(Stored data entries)
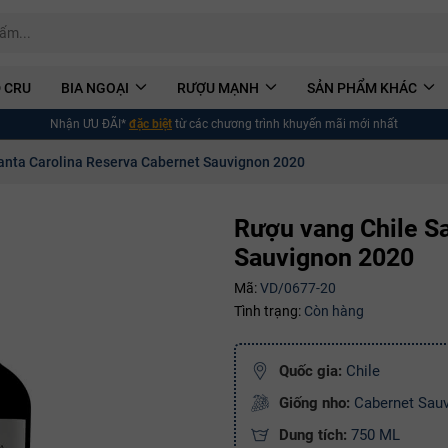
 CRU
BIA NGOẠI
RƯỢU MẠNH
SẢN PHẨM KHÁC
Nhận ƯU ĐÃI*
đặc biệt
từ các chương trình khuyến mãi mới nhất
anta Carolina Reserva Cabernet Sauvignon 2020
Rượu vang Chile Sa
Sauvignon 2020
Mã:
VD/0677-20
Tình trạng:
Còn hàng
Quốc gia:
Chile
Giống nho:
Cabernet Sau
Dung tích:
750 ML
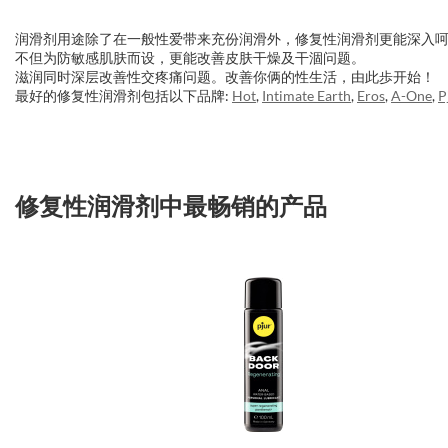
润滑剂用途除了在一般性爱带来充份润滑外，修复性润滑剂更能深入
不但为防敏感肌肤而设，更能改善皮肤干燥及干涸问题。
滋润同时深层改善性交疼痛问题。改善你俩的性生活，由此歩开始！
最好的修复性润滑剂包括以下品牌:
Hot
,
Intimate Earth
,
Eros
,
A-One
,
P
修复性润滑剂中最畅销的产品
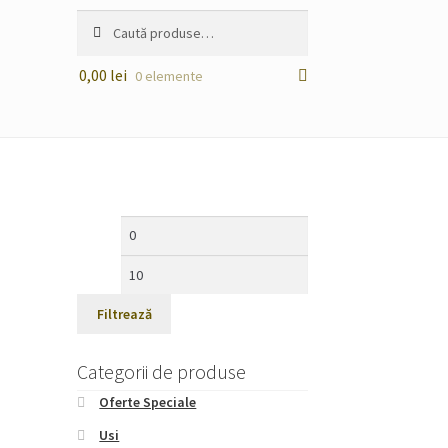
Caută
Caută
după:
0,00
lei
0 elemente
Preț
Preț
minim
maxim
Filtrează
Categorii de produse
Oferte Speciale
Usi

--

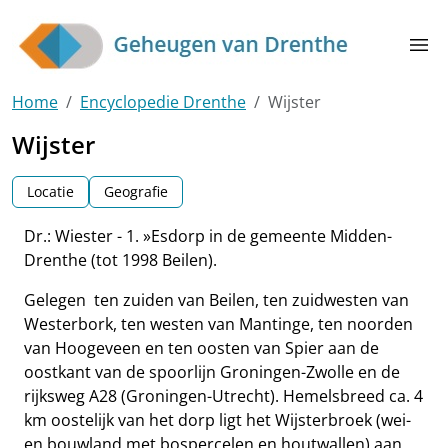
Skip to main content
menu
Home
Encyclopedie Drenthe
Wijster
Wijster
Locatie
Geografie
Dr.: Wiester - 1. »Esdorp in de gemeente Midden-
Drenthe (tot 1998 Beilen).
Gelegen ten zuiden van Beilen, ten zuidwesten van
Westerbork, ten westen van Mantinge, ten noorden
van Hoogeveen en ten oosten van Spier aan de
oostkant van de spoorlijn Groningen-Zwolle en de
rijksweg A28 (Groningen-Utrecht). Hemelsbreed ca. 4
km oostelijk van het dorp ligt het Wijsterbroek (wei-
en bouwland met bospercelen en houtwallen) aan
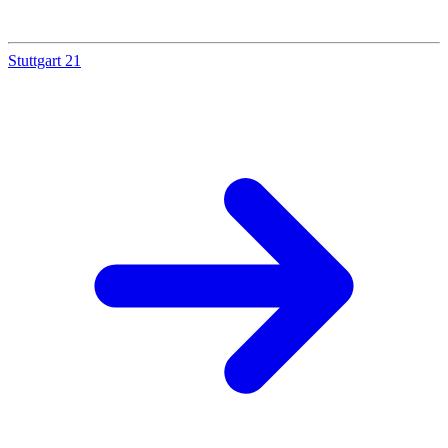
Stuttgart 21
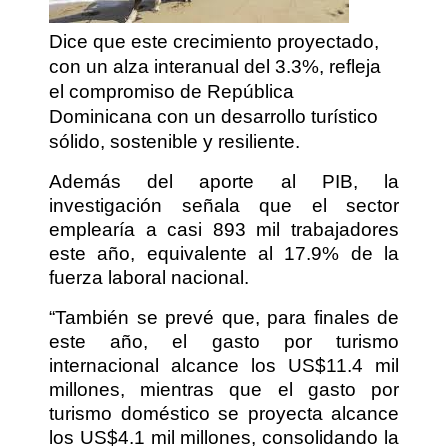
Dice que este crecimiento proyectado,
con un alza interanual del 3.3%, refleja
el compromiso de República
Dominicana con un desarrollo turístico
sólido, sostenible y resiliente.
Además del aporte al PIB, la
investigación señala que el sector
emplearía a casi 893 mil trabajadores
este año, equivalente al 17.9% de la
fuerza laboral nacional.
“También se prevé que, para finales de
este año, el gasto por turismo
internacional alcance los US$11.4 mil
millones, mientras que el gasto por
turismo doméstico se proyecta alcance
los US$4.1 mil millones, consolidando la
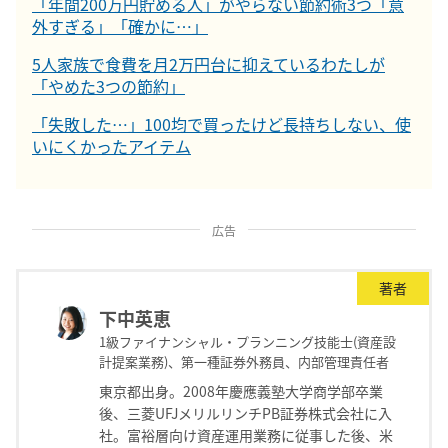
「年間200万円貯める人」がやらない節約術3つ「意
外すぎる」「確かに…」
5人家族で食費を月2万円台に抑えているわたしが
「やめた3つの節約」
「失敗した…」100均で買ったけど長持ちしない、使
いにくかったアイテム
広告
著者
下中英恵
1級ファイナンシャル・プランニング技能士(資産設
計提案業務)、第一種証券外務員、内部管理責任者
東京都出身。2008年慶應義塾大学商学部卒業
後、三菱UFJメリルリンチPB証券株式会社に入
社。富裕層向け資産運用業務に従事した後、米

| What you have to do |
Reproduce verbatim every line from the line containing "润滑剂用途除了在一般性爱带来充份润滑外，修复性润滑剂更能深入" through the line containing "修复性润滑剂中最畅销的产品", with both of those lines included.

| Task output |
润滑剂用途除了在一般性爱带来充份润滑外，修复性润滑剂更能深入
不但为防敏感肌肤而设，更能改善皮肤干燥及干涸问题。
滋润同时深层改善性交疼痛问题。改善你俩的性生活，由此歩开始！
最好的修复性润滑剂包括以下品牌:
Hot
,
Intimate Earth
,
Eros
,
A-One
,
P
修复性润滑剂中最畅销的产品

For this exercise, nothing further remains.